For example: for two paths /mnt/dir1/file and /mnt/dir2/file, os.path.commonprefix will return /mnt/dir, whereas this function will return /mnt.
- Parameters:
path1 – first path in comparison
path2 – second path in comparison
- Returns:
Leading part of path which is common to both input paths.
- bcftbx.utils.is_gzipped_file(filename)
Check if a file has a .gz extension
- Parameters:
filename – name of the file to be tested (can include leading path)
- Returns:
True if filename has trailing .gz extension, False if not.
- bcftbx.utils.rootname(name)
Remove all extensions from name
- Parameters:
name – name of a file
- Returns:
Leading part of name up to first dot, i.e. name without any trailing extensions.
- bcftbx.utils.find_program(name)
Find a program on the PATH
Search the current PATH for the specified program name and return the full path, or None if not found.
- bcftbx.utils.get_current_user()
Return name of the current user
Looks up user name for the current user; returns None if no matching name can be found.

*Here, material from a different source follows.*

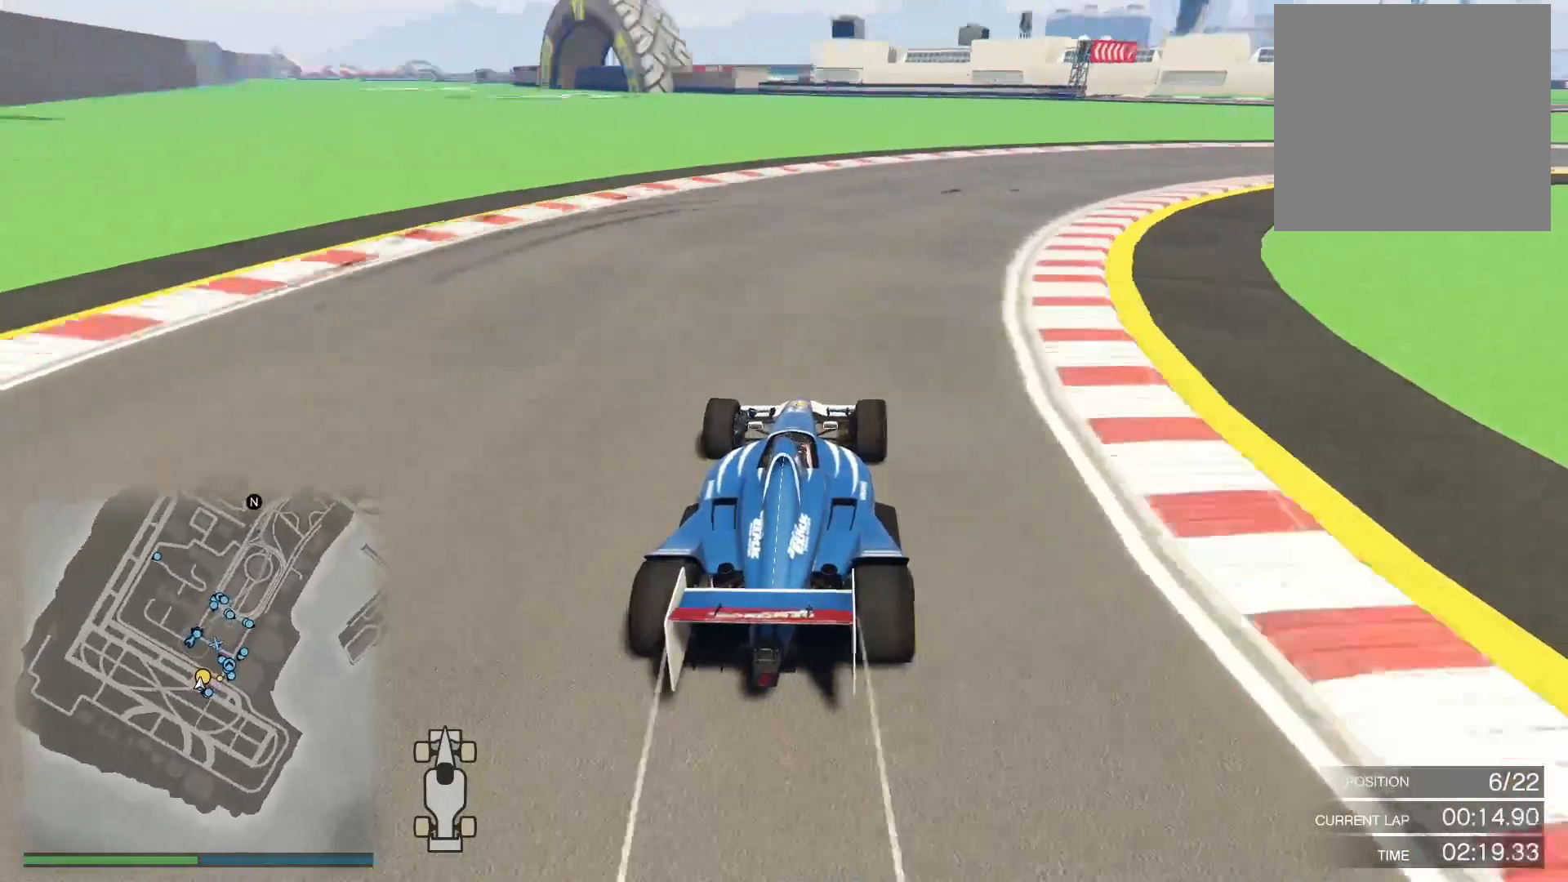
{"buttons": ["R2"], "left_stick": "right", "right_stick": "down-right", "events": []}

- bcftbx.utils.get_user_from_uid(uid)
Return user name from UID
Looks up user name matching the supplied UID; returns None if no matching name can be found.
- bcftbx.utils.get_uid_from_user(user)
Return UID from user name
Looks up UID matching the supplied user name; returns None if no matching name can be found.
NB returned UID will be an integer.
- bcftbx.utils.get_group_from_gid(gid)
Return group name from GID
Looks up group name matching the supplied GID; returns None if no matching name can be found.
- bcftbx.utils.get_gid_from_group(group)
Return GID from group name
Looks up GID matching the supplied group name; returns None if no matching name can be found.
NB returned GID will be an integer.
- bcftbx.utils.walk(dirn, include_dirs=True, pattern=None)
Traverse the directory, subdirectories and files
Essentially this ‘walk’ function is a convenience wrapper for the ‘os.walk’ function.
- Parameters:
dirn – top-level directory to start traversal from
include_dirs – if True then yield directories as well as files (default)
pattern – if not None then specifies a regular expression pattern which restricts the set of yielded files and directories to a subset of those which match the pattern
- bcftbx.utils.list_dirs(parent, matches=None, startswith=None)
Return list of subdirectories relative to ‘parent’
- Parameters:
parent – directory to list subdirectories of
matches – if not None then only include subdirectories that exactly match the supplied string
startswith – if not None then then return subset of subdirectories that start with the supplied string
- Returns:
List of subdirectories (relative to the parent dir).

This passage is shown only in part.